Last week, Nigeria’s ruling party, the All Progressives Congress, split, with several parliamentarians and former allies of President Muhammadu Buhari breaking away to form the Reformed-All Progressives Congress, or R-APC. “The APC has run a rudderless, inept and incompetent government that has failed to deliver good governance to the Nigerian people,” the national chairman of the new rival faction, Buba Galadima, a former Buhari confidant, declared.
In a sense, the schism merely formalized tensions within the APC that go back years. On one level, it reflects some northern Nigerian politicians’ impatience with waiting their turn for the presidency and with Buhari having carried the region’s banner since 2011. Nigeria is set to hold presidential elections next February, when Buhari, who in 2015 became the first opposition candidate to ever unseat a Nigerian president, will seek re-election. The possibility of Buhari being president until 2023 means all other ambitious northerners could hit a ceiling. A term-limited governor can still go to the Senate, and rising northern stars can join the Cabinet, but the highest office would be out of reach.

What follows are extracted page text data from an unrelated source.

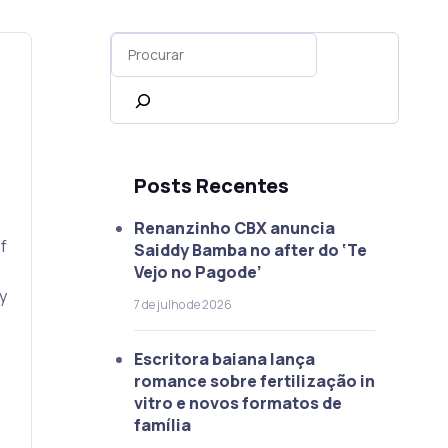
Posts Recentes
Renanzinho CBX anuncia
f
Saiddy Bamba no after do ‘Te
Vejo no Pagode’
y
7 de julho de 2026
Escritora baiana lança
romance sobre fertilização in
vitro e novos formatos de
família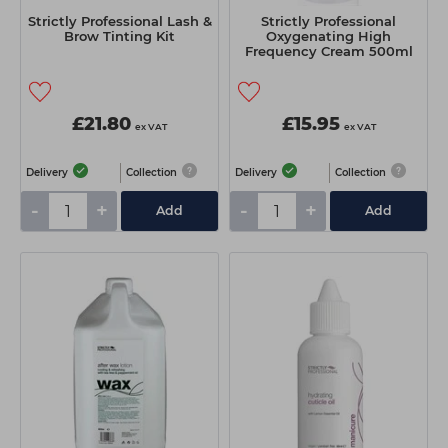
Strictly Professional Lash &
Strictly Professional
Brow Tinting Kit
Oxygenating High
Frequency Cream 500ml
£21.80
£15.95
ex VAT
ex VAT
Delivery
Collection
Delivery
Collection
-
+
-
+
Add
Add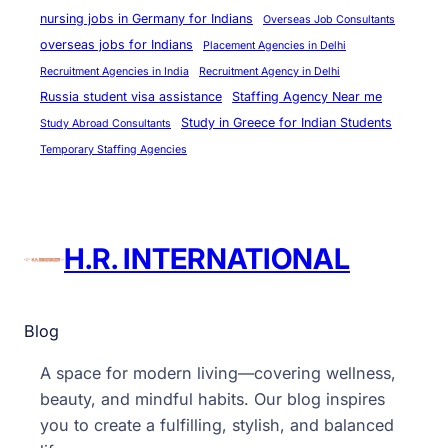
nursing jobs in Germany for Indians
Overseas Job Consultants
overseas jobs for Indians
Placement Agencies in Delhi
Recruitment Agencies in India
Recruitment Agency in Delhi
Russia student visa assistance
Staffing Agency Near me
Study in Greece for Indian Students
Study Abroad Consultants
Temporary Staffing Agencies
H.R. INTERNATIONAL
Blog
A space for modern living—covering wellness,
beauty, and mindful habits. Our blog inspires
you to create a fulfilling, stylish, and balanced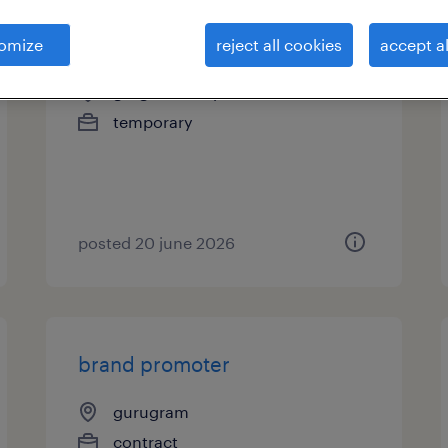
associate demand planning
omize
reject all cookies
accept al
gurgaon, haryana
temporary
posted 20 june 2026
brand promoter
gurugram
contract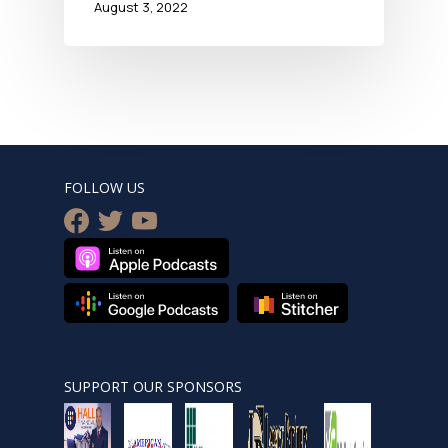
August 3, 2022
FOLLOW US
facebook
twitter
youtube
SUPPORT OUR SPONSORS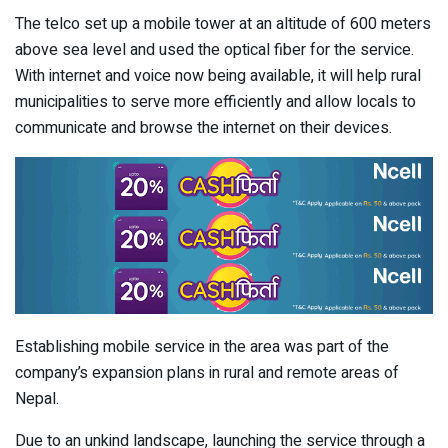
The telco set up a mobile tower at an altitude of 600 meters
above sea level and used the optical fiber for the service.
With internet and voice now being available, it will help rural
municipalities to serve more efficiently and allow locals to
communicate and browse the internet on their devices.
Establishing mobile service in the area was part of the
company’s expansion plans in rural and remote areas of
Nepal.
Due to an unkind landscape, launching the service through a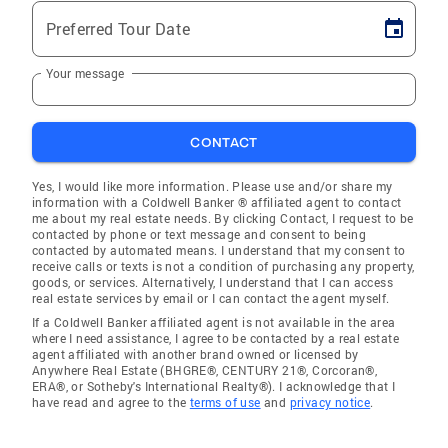
Preferred Tour Date
Your message
CONTACT
Yes, I would like more information. Please use and/or share my
information with a Coldwell Banker ® affiliated agent to contact
me about my real estate needs. By clicking Contact, I request to be
contacted by phone or text message and consent to being
contacted by automated means. I understand that my consent to
receive calls or texts is not a condition of purchasing any property,
goods, or services. Alternatively, I understand that I can access
real estate services by email or I can contact the agent myself.
If a Coldwell Banker affiliated agent is not available in the area
where I need assistance, I agree to be contacted by a real estate
agent affiliated with another brand owned or licensed by
Anywhere Real Estate (BHGRE®, CENTURY 21®, Corcoran®,
ERA®, or Sotheby's International Realty®). I acknowledge that I
have read and agree to the
terms of use
and
privacy notice
.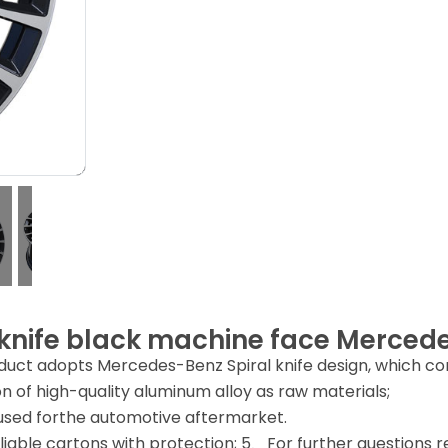
 knife black machine face Merced
uct adopts Mercedes-Benz Spiral knife design, which comp
n of high-quality aluminum alloy as raw materials;
sed forthe automotive aftermarket.
iable cartons with protection; 5、For further questions reg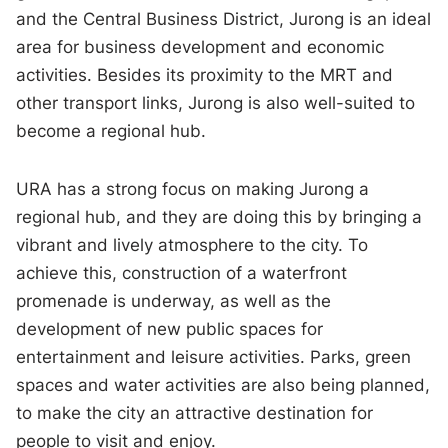
and the Central Business District, Jurong is an ideal
area for business development and economic
activities. Besides its proximity to the MRT and
other transport links, Jurong is also well-suited to
become a regional hub.
URA has a strong focus on making Jurong a
regional hub, and they are doing this by bringing a
vibrant and lively atmosphere to the city. To
achieve this, construction of a waterfront
promenade is underway, as well as the
development of new public spaces for
entertainment and leisure activities. Parks, green
spaces and water activities are also being planned,
to make the city an attractive destination for
people to visit and enjoy.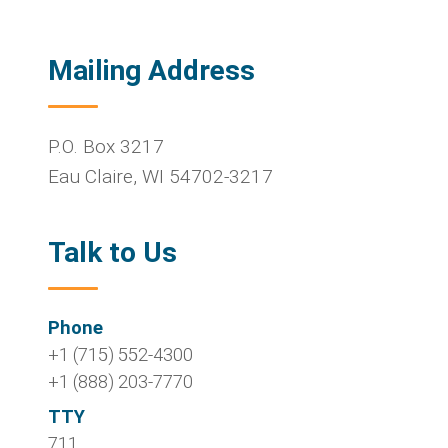
Mailing Address
P.O. Box 3217
Eau Claire
,
WI
54702-3217
Talk to Us
Phone
+1 (715) 552-4300
+1 (888) 203-7770
TTY
711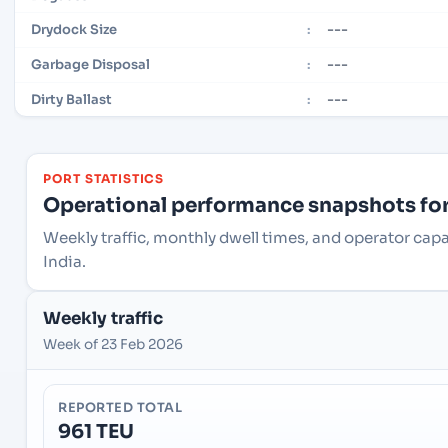
---
Drydock Size
:
---
Garbage Disposal
:
---
Dirty Ballast
:
PORT STATISTICS
Operational performance snapshots for 
Weekly traffic, monthly dwell times, and operator capa
India.
Weekly traffic
Week of 23 Feb 2026
REPORTED TOTAL
961 TEU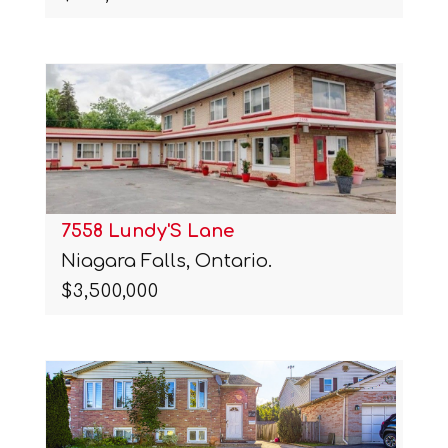
7558 Lundy'S Lane
Niagara Falls, Ontario.
$3,500,000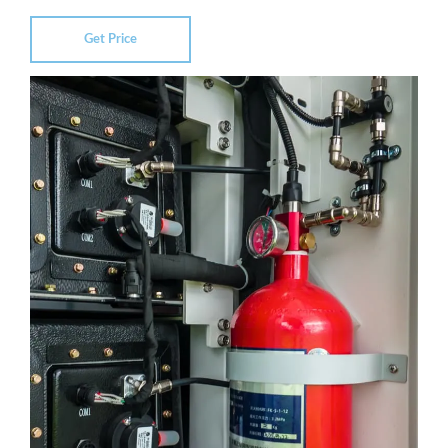
Get Price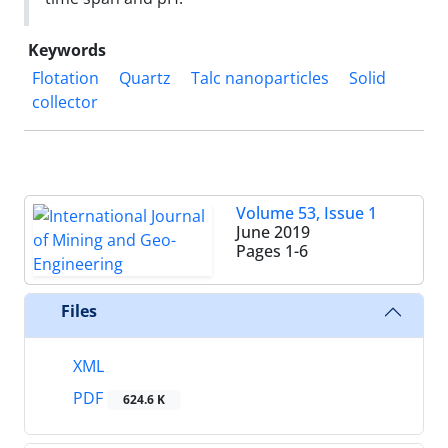
Keywords
Flotation
Quartz
Talc nanoparticles
Solid
collector
Volume 53, Issue 1
June 2019
Pages
1-6
Files
XML
PDF
624.6 K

Moreover, if Nigeria returns to its semi-formal presidential “zoning” system after 2023, then southern Nigeria would take its own eight-year turn in the presidency. That would leave any northern presidential aspirants treading water until 2031. Some of the same northern politicians who grew weary of the old ruling party, the People’s Democratic Party, or PDP, and left it in 2013 to join the APC, have now grown weary of Buhari and defected to the R-APC. These figures include current Senate President Bukola Saraki, the former governor of Kwara state, as well as Sen. Rabiu Kwankwaso, the former governor of Kano state.